In the entries below, find each line with the string "middle" and copy it.

==*==

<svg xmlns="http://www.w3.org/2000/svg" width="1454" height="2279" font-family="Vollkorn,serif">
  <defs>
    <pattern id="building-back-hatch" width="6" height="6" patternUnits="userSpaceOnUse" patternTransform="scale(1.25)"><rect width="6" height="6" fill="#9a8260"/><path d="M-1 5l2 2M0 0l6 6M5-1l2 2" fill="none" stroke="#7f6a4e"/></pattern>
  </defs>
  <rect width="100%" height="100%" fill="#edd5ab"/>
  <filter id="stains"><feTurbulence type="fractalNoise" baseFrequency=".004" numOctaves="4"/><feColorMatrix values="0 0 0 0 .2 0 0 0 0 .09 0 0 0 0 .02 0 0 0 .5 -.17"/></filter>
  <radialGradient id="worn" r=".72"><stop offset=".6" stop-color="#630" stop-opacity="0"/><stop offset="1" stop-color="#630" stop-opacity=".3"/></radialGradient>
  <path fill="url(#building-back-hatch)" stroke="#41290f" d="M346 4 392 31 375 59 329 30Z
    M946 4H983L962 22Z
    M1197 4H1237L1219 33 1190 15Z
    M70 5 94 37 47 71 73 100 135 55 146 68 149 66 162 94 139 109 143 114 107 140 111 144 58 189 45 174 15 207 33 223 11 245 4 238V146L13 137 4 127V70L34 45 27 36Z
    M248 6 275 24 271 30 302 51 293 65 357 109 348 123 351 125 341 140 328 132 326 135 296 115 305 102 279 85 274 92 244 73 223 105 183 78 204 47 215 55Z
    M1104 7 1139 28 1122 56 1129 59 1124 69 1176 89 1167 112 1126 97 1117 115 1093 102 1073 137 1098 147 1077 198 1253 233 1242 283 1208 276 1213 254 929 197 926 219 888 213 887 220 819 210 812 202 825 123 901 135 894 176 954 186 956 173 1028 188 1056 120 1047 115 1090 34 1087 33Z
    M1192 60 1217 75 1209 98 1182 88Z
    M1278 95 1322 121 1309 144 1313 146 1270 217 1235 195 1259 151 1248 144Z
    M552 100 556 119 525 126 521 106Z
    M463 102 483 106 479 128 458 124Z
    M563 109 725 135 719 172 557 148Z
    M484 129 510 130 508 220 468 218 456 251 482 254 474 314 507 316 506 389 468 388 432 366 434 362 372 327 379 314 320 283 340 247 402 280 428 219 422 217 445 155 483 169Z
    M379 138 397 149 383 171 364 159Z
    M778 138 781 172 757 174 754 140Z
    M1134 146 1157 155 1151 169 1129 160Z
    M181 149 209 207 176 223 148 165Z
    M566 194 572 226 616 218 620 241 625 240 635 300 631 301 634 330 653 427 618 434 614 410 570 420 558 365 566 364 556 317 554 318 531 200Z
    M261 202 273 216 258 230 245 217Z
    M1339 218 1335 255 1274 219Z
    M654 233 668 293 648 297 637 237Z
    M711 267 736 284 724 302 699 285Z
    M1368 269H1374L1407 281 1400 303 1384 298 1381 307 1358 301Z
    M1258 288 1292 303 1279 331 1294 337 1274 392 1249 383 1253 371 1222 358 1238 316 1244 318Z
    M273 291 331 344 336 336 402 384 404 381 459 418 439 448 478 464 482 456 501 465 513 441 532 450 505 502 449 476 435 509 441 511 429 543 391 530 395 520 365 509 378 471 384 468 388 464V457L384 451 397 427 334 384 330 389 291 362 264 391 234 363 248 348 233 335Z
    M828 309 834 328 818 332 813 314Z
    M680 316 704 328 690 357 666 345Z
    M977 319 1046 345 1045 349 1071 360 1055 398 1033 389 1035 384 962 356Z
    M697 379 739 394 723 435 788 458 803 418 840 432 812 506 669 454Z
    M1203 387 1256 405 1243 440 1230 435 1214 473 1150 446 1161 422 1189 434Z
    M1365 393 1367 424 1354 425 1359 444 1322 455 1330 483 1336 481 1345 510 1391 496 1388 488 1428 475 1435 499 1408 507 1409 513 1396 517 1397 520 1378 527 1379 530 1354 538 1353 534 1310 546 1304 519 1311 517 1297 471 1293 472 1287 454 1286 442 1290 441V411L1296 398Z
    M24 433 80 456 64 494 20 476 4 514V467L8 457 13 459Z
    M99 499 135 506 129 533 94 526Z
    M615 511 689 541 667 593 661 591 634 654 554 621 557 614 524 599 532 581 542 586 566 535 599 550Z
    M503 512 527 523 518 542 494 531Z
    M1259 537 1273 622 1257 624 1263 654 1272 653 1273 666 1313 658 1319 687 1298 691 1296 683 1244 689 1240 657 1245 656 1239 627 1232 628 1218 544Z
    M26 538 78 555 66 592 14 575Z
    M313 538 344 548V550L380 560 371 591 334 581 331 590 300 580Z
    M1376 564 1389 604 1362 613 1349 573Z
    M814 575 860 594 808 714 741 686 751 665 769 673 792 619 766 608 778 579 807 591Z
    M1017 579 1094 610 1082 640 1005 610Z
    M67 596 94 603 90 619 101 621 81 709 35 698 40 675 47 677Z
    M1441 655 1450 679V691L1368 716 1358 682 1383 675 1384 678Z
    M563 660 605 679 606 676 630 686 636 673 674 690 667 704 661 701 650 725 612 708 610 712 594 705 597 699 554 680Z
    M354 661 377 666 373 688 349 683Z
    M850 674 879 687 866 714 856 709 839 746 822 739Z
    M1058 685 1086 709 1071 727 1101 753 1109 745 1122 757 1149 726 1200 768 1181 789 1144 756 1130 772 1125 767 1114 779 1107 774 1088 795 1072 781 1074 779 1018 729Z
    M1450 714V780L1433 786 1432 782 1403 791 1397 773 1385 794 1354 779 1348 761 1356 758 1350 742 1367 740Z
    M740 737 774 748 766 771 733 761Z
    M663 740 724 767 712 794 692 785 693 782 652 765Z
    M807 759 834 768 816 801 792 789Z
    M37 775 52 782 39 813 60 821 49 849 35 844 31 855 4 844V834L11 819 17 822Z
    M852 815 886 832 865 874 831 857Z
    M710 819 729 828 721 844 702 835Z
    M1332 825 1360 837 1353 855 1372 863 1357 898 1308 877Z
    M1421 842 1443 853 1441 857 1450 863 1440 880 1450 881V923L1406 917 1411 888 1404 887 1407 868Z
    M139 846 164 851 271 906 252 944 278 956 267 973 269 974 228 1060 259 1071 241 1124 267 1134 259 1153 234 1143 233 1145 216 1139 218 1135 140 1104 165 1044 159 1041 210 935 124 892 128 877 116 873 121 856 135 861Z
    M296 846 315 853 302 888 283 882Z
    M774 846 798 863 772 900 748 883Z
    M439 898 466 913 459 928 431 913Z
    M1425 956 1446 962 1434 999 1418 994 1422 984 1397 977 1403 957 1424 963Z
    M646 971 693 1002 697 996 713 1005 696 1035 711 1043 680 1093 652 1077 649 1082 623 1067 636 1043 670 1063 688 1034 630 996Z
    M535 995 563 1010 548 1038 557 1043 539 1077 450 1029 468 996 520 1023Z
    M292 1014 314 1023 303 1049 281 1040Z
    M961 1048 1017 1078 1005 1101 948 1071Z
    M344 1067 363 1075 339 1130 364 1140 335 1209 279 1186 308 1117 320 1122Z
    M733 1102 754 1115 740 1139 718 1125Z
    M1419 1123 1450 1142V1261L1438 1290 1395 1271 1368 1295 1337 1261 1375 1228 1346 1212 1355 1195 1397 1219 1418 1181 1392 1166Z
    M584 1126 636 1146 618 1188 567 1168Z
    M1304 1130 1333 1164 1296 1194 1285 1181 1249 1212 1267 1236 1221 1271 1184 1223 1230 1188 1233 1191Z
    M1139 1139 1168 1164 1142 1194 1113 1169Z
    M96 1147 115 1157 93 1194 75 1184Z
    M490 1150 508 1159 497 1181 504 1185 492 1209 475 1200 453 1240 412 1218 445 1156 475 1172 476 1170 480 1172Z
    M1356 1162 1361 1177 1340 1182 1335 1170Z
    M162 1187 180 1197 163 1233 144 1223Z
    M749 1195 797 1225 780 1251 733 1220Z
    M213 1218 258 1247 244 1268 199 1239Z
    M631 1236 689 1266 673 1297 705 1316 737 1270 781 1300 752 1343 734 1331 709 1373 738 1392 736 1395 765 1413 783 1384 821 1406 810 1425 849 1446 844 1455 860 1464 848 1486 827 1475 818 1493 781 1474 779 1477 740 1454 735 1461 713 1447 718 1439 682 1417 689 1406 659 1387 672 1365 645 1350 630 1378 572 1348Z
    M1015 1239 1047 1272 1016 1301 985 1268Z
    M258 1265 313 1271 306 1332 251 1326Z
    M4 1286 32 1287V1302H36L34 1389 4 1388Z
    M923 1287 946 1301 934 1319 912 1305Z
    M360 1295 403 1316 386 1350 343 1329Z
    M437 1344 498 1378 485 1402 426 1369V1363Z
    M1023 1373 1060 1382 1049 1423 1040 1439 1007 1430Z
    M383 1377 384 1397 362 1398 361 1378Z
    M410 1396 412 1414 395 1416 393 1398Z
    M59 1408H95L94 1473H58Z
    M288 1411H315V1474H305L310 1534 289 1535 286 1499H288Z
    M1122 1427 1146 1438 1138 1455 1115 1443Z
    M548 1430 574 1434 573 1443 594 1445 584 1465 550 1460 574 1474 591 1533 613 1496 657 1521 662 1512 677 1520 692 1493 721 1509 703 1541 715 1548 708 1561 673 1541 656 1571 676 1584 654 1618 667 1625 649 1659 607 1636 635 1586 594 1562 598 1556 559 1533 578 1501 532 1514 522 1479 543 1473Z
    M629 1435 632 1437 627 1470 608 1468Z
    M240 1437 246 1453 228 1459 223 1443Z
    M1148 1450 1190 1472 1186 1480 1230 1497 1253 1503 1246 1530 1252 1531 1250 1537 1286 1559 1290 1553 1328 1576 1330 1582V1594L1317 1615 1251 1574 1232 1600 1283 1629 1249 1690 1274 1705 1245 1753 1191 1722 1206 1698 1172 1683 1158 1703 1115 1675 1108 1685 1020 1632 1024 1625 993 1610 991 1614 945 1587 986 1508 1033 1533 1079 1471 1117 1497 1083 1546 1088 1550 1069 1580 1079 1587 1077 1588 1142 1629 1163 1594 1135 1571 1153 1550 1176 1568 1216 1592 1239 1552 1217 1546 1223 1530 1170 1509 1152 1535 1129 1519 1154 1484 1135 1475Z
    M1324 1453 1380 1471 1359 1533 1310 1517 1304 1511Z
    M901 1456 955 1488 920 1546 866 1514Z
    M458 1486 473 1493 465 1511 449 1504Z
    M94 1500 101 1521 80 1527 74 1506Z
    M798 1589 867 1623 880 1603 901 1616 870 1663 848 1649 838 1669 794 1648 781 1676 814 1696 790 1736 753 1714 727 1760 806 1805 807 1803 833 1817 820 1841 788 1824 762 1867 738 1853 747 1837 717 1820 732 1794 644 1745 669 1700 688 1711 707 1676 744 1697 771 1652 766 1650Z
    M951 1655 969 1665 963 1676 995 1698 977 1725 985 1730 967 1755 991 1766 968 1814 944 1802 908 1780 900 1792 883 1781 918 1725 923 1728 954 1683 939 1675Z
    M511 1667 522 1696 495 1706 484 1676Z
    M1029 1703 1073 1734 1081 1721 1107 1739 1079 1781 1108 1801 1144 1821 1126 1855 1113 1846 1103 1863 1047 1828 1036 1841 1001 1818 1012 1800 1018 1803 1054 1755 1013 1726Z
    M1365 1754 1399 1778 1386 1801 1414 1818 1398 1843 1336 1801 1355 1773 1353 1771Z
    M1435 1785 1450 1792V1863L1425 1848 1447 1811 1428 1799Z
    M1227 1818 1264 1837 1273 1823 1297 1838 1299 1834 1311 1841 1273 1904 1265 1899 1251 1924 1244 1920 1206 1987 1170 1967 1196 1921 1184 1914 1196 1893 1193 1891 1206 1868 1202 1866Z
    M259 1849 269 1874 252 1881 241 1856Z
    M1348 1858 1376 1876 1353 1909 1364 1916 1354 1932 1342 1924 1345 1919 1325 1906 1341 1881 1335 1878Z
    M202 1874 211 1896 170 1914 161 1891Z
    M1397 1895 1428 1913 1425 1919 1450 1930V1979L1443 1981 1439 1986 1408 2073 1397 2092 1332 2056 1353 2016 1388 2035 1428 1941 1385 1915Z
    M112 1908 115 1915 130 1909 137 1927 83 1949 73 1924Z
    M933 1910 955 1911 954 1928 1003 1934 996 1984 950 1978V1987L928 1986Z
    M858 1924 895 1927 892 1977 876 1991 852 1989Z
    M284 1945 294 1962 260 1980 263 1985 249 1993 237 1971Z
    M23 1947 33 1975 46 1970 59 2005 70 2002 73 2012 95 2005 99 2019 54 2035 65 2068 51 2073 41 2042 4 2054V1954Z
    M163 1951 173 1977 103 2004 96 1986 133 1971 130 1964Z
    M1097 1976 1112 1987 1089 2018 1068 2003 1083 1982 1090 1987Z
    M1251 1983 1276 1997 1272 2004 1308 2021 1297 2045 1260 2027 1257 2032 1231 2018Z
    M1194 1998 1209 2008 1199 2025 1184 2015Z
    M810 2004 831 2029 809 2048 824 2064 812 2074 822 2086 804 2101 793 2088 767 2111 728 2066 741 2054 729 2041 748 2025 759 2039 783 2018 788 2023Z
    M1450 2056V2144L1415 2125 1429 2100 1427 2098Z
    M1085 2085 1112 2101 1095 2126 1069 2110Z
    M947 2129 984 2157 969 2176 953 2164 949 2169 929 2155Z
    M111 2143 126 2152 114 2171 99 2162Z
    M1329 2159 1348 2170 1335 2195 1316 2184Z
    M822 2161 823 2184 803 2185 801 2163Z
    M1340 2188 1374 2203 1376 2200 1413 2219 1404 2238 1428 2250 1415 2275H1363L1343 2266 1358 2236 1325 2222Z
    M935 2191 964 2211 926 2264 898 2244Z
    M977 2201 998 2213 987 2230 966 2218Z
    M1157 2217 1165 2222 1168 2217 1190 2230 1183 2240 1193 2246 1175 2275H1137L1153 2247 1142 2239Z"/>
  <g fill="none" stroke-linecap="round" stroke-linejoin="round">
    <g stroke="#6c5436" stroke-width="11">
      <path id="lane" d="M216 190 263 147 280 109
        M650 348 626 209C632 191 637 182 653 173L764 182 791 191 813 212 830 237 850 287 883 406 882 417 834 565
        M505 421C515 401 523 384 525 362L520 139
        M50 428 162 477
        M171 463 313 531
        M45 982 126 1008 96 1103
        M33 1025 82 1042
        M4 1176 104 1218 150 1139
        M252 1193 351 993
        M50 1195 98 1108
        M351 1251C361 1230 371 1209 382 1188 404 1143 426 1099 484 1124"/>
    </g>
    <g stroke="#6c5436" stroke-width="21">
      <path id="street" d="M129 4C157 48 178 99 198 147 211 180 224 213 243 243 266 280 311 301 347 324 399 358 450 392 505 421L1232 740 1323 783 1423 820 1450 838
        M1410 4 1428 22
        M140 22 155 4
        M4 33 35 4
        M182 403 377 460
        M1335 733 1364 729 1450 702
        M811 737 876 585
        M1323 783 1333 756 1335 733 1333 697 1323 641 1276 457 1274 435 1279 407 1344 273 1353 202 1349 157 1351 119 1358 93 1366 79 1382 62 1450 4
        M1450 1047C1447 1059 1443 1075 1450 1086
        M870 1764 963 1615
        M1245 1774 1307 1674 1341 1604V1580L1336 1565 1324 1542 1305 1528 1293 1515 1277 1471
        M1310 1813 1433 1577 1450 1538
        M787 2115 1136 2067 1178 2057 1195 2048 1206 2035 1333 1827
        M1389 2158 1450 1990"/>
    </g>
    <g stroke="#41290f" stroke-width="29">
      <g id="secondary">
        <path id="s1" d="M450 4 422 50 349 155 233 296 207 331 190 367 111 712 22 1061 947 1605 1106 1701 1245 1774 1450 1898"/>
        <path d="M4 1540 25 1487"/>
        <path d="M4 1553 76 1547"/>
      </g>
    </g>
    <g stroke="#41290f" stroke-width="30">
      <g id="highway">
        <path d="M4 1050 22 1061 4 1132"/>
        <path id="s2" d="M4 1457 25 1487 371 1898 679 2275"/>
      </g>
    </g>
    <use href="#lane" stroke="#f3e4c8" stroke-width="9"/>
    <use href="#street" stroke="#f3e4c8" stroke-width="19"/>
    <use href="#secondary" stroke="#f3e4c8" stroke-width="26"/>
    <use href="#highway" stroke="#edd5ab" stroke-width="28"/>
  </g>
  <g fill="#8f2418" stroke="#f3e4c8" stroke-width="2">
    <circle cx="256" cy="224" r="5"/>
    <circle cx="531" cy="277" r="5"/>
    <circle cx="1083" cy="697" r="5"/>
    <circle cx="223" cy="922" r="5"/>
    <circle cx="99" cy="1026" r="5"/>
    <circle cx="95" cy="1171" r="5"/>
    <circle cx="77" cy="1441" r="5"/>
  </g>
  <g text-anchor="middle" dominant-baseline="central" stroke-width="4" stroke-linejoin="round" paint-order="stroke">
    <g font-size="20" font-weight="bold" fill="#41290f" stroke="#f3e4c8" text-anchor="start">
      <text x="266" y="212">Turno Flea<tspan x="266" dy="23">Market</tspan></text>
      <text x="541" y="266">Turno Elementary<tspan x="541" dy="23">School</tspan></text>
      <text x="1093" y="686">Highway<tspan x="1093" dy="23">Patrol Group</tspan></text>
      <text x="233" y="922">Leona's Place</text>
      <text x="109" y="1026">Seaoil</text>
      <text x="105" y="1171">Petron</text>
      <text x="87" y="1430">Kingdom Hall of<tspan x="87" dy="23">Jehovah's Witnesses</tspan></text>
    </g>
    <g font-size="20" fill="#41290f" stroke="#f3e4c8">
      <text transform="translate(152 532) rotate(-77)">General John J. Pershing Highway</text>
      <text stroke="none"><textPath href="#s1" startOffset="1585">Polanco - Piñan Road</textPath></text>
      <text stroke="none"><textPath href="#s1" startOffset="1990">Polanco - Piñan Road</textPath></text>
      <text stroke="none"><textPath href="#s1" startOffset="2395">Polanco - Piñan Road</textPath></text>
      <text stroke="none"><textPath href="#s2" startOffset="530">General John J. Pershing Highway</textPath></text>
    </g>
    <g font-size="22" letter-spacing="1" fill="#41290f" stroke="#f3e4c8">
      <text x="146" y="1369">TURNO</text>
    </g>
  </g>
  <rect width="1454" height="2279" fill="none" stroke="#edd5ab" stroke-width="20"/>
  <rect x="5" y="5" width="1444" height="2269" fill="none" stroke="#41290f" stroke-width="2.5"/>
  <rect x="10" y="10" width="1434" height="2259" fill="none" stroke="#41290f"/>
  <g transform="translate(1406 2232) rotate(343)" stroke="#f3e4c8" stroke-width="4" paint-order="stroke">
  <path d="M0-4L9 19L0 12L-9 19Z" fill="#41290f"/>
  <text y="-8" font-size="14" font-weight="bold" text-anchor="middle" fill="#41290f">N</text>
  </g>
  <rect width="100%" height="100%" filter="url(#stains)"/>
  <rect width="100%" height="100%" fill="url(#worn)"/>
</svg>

==*==

* **SOLUTION FOR THIS TASK**:
  <g text-anchor="middle" dominant-baseline="central" stroke-width="4" stroke-linejoin="round" paint-order="stroke">
  <text y="-8" font-size="14" font-weight="bold" text-anchor="middle" fill="#41290f">N</text>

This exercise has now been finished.